C’est une vision qui s’inscrit dans une longue tradition de progrès social français, celle qui refusait aussi bien la lutte des classes que la domination exclusive du capital. Napoléon III parlait déjà de l’extinction du paupérisme et de la nécessité de donner au peuple les moyens de son émancipation économique.
Aujourd’hui, certains veulent encore regarder l’épargne salariale comme une simple niche fiscale à raboter. C’est une erreur profonde. Le salarié qui perçoit immédiatement son intéressement ou sa participation est déjà imposé sur ces sommes.
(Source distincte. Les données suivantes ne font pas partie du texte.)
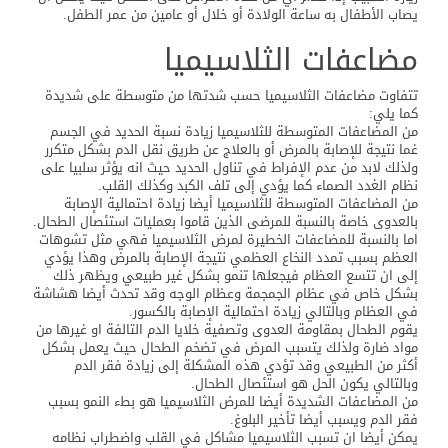
يصاب الأطفال به ساعة الولادة أو خلال أو عامين من عمر الطفل.
مضاعفات الثلاسيميا
تتفاوت مضاعفات الثلاسيميا حسب شدتها من متوسطة على شديدة
كما يلي:
من المضاعفات المتوسطة للثلاسيميا زيادة نسبة الحديد في الجسم
غما نتيجة للإصابة بالمرض أو بالعلاج عن طريق نقل الدم بشكل متكرر
ولذلك لابد من عدم الإفراط في تناول الحديد حيث انه يؤثر سلبيا على
نظام الغدد الصماء كما يؤدي إلى تلف الكبد وكذلك القلب.
من المضاعفات المتوسطة للثلاسيميا أيضا زيادة احتمالية الإصابة
بالعدوى خاصة بالنسبة للمرضى الذين قاموا بعمليات استئصال الطحال.
اما بالنسبة للمضاعفات الخطيرة لمرض الثلاسيميا فهي مثل تشوهات
العظم بسبب تمدد النخاع العظمي نتيجة الإصابة بالمرض وهذا يؤدي
إلى ان تتسع العظام فيجعلها تنمو بشكل غير طبيعي ويظهر ذلك
بشكل خاص في عظام الجمجمة وعظام الوجه وقد تحدث أيضا هشاشة
في العظام وبالتالي زيادة احتمالية الإصابة بالكسور.
يقوم الطحال بمقاومة العدوى وتصفية خلايا الدم التالفة او غيرها من
مواد ضارة ولذلك يتسبب المرض في تضخم الطحال حيث يعمل بشكل
أكثر من الطبيعي وقد تؤدي هذه المشكلة إلى زيادة فقر الدم
وبالتالي يكون الحل هو استئصال الطحال.
من المضاعفات الشديدة أيضا للمرض الثلاسيميا هو بطء النمو بسبب
فقر الدم ويسبب أيضا تأخير البلوغ.
يمكن أيضا ان تسبب الثلاسيميا مشاكل في القلب واضطراب نظامه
Celui qui choisit de les placer fait un choix de responsabilité, il prépare l’avenir, il se constitue un patrimoine et il participe au financement de l’économie française.
La réponse ne doit pas être de décourager l’épargne populaire, mais au contraire de l’encourager.
La France doit renouer avec une grande ambition, celle de permettre aux travailleurs de devenir progressivement propriétaires d’une part de la richesse qu’ils contribuent à créer. C’est cela, le bonapartisme social !
Dépasser l’affrontement stérile entre le capital et le travail ; unir l’entreprise, le salarié et la Nation autour d’un même objectif de prospérité. Une République qui prétend défendre le peuple ne doit pas taxer davantage ceux qui travaillent et qui construisent leur avenir. Elle doit leur donner les moyens de devenir les propriétaires de leur destin.